SSL Passthrough requires a specific flag to be passed to the nginx controller while starting since it is disabled by default.
SSL Passthrough is disabled by default and requires starting the controller with the --enable-ssl-passthrough flag.
Since ssl-passthrough works on layer 4 of the OSI model and not on the layer 7 (HTTP) using it will invalidate all the other annotations that you set on the ingress object.
So at your deployment level you have specify this flag under args:
containers:
- name: controller
image: us.gcr.io/k8s-artifacts-prod/ingress-nginx/controller:v0.34.1#sha256:0e072dddd1f7f8fc8909a2ca6f65e76c5f0d2fcfb8be47935ae3457e8bbceb20
imagePullPolicy: IfNotPresent
lifecycle:
preStop:
exec:
command:
- /wait-shutdown
args:
- /nginx-ingress-controller
- --enable-ssl-passthrough
There are several thingns you need to setup if you want to use ssl-passthrough.
First is to set proper host name:
spec:
rules:
- host: example.com <- HERE
http:
...
It's mentioned in documentation:
SSL Passthrough leverages SNI [Server Name Indication] and reads the virtual domain from the
TLS negotiation, which requires compatible clients. After a connection
has been accepted by the TLS listener, it is handled by the controller
itself and piped back and forth between the backend and the client.
If there is no hostname matching the requested host name, the request
is handed over to NGINX on the configured passthrough proxy port
(default: 442), which proxies the request to the default backend.
Second thing is setting --enable-ssl-passthrough flag as already mentioned in separate answer by #thomas.
Just edit the nginx ingress deployment and add this line to args list:
- --enable-ssl-passthrough
Third thing that has to be done is use to use the following annotations in your ingress object definition:
nginx.ingress.kubernetes.io/ssl-passthrough: "true"
nginx.ingress.kubernetes.io/backend-protocol: "HTTPS"

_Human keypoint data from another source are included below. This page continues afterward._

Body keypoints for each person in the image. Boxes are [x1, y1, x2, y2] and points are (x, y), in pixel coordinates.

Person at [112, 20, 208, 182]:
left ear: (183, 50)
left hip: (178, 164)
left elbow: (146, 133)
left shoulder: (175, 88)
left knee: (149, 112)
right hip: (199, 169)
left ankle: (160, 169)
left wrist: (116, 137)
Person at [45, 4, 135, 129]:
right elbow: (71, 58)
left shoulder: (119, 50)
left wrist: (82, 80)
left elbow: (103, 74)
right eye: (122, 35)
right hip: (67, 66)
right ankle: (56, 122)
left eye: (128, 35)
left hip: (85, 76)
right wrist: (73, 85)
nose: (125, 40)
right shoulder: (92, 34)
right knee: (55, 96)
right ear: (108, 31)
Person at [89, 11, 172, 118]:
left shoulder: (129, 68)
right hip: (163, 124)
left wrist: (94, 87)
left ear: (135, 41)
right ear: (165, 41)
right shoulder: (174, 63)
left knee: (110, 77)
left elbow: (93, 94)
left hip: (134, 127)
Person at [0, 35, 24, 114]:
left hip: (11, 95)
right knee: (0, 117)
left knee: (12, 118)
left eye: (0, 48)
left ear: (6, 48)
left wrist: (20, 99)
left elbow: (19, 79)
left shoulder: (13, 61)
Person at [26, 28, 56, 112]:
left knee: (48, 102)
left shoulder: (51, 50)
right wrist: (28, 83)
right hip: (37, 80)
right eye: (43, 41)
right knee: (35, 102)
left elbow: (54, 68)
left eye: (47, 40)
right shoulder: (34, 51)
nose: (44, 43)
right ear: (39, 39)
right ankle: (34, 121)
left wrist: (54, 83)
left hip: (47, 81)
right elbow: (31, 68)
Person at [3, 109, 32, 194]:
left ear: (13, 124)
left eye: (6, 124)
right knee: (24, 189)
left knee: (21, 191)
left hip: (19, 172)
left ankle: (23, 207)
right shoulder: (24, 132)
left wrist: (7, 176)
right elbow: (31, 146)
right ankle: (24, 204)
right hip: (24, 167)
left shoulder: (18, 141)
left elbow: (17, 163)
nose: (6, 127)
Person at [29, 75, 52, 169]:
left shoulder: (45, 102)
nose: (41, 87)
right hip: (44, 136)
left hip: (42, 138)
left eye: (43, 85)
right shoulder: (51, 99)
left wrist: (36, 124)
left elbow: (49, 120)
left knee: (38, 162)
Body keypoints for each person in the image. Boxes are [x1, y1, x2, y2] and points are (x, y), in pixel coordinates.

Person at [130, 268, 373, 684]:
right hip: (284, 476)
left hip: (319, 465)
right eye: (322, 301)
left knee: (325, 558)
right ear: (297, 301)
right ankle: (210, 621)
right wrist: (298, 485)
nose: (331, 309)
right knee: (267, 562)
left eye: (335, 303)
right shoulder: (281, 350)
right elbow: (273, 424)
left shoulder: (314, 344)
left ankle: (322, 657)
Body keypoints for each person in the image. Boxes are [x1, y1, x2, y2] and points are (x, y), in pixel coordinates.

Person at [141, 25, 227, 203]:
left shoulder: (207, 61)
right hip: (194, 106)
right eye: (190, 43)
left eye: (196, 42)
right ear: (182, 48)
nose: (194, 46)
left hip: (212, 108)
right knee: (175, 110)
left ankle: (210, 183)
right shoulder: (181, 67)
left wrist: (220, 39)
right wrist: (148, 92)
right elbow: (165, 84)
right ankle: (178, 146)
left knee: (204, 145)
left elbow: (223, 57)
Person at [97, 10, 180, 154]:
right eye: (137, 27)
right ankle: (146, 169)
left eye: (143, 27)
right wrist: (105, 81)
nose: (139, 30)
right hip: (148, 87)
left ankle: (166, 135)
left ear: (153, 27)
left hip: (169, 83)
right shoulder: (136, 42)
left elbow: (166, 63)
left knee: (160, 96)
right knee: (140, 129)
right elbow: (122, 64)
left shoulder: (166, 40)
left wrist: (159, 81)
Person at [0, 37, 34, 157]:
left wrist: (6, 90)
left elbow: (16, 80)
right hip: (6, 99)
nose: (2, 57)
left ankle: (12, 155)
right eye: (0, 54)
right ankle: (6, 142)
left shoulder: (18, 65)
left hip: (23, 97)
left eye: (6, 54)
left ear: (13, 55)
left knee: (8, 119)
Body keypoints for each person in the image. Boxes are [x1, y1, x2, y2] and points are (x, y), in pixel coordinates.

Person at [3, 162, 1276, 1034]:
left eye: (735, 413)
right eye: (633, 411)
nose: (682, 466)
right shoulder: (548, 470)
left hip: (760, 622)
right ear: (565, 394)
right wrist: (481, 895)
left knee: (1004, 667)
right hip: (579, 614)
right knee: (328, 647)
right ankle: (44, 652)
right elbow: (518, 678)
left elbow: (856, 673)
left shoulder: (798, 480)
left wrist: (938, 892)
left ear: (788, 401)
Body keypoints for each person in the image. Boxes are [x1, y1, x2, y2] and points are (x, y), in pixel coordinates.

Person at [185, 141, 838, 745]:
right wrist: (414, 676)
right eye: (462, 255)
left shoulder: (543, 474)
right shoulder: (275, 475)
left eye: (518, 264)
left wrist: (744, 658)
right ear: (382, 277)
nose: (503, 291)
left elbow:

IMPORTANT: In docs you can read:
Attention
Because SSL Passthrough works on layer 4 of the OSI model (TCP) and
not on the layer 7 (HTTP), using SSL Passthrough invalidates all the
other annotations set on an Ingress object.
This means that all other annotations are useless from now on. This applies to annotations like force-ssl-redirect, affinity and also to paths you defined (e.g. path: /myserver). Since traffic is end-to-end encrypted, all ingress sees is some gibberish and all it can do is pass this data to the application based on dns name (SNI).
Looks like this is an open issue
https://github.com/kubernetes/ingress-nginx/issues/5686
So, I had to revert back to using my certs as default certificates and mounting it as tls sercets.